Exercise prompt
The records follow. Filter them to the lines that hold "Hell".

Records drawn from a dataset
--------------------------------

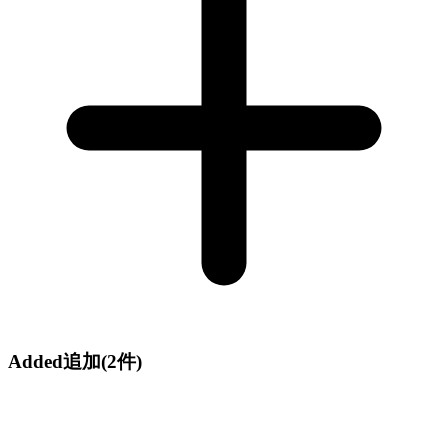
Added
追加
(2件)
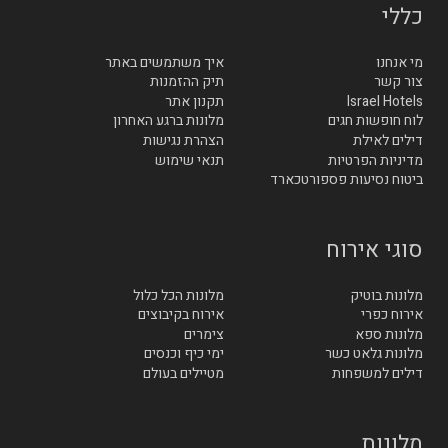
כללי
מי אנחנו
איך משתמשים באתר
צור קשר
תיק ההזמנות
Israel Hotels
תקנון אתר
לוח חופשות חגים
מלונות ברגע האחרון
דילים לאילת
הצהרת נגישות
מדיניות הפרטיות
תנאי שימוש
ביטוח נסיעות פספורטכארד
סוגי אירוח
מלונות בוטיק
מלונות הכל כלול
אירוח כפרי
אירוח בקיבוצים
מלונות ספא
צימרים
מלונות גלאט כשר
ימי כיף וכנסים
דילים למשפחות
מטיילים בעולם
מלונות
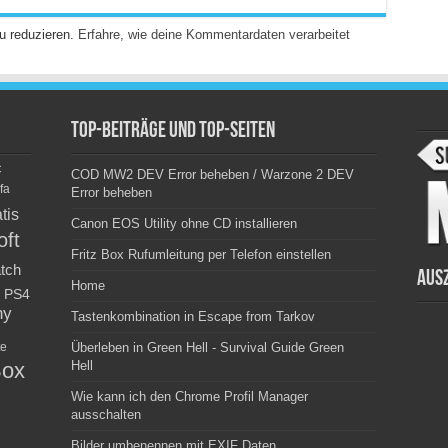
u reduzieren.
Erfahre, wie deine Kommentardaten verarbeitet
Top-Beiträge und Top-Seiten
c
COD MW2 DEV Error beheben / Warzone 2 DEV
fa
Error beheben
tis
Canon EOS Utility ohne CD installieren
oft
Fritz Box Rufumleitung per Telefon einstellen
tch
Aus
Home
PS4
ny
Tastenkombination in Escape from Tarkov
e
Überleben in Green Hell - Survival Guide Green
ox
Hell
Wie kann ich den Chrome Profil Manager
ausschalten
Bilder umbenennen mit EXIF Daten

--------------------------------

Problem solution
Überleben in Green Hell - Survival Guide Green
Hell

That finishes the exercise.